- Founded: 2016
- Founder: Matti Nives
- Genre: jazz
- Country of origin: Finland
- Official website: wejazzrecords.bandcamp.com

= We Jazz Records =

We Jazz Records is a Finnish jazz record label, based in Helsinki.

== History ==
The We Jazz name was first used when Matti Nives hosted a club night with saxophonist Timo Lassy in 2009. Later in 2013, Nives started an annual We Jazz Festival in Helsinki, before he launched We Jazz Records in 2016. The first release was a self-titled album by Bowman Trio, released in September 2016. It had been recorded at the We Jazz Festival in December 2015.

The label has been noted for releasing different styles of jazz, including those that explore electronica and experimental music. Many of their releases come from within the Helsinki jazz scene.

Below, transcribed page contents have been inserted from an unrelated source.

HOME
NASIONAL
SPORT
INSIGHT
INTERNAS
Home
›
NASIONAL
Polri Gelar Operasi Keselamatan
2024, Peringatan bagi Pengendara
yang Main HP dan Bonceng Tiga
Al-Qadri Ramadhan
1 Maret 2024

The We Jazz Festival has continued to be held each year in late-November / early-December, except for in 2020 due to the COVID-19 pandemic in Finland. Instead, they founded the Odysseus Festival, held in 2021 on the small island of Lonna.

A quarterly magazine, We Jazz Magazine, was launched as an experiment. For the first issue, 1,000 copies were printed which sold out within two weeks. The second issue, released in 2021, increased the number of copies to 2,000.

A We Jazz store was opened in 2019 after Nives was offered a large vinyl collection owned by late Swiss music journalist Francis Montfort.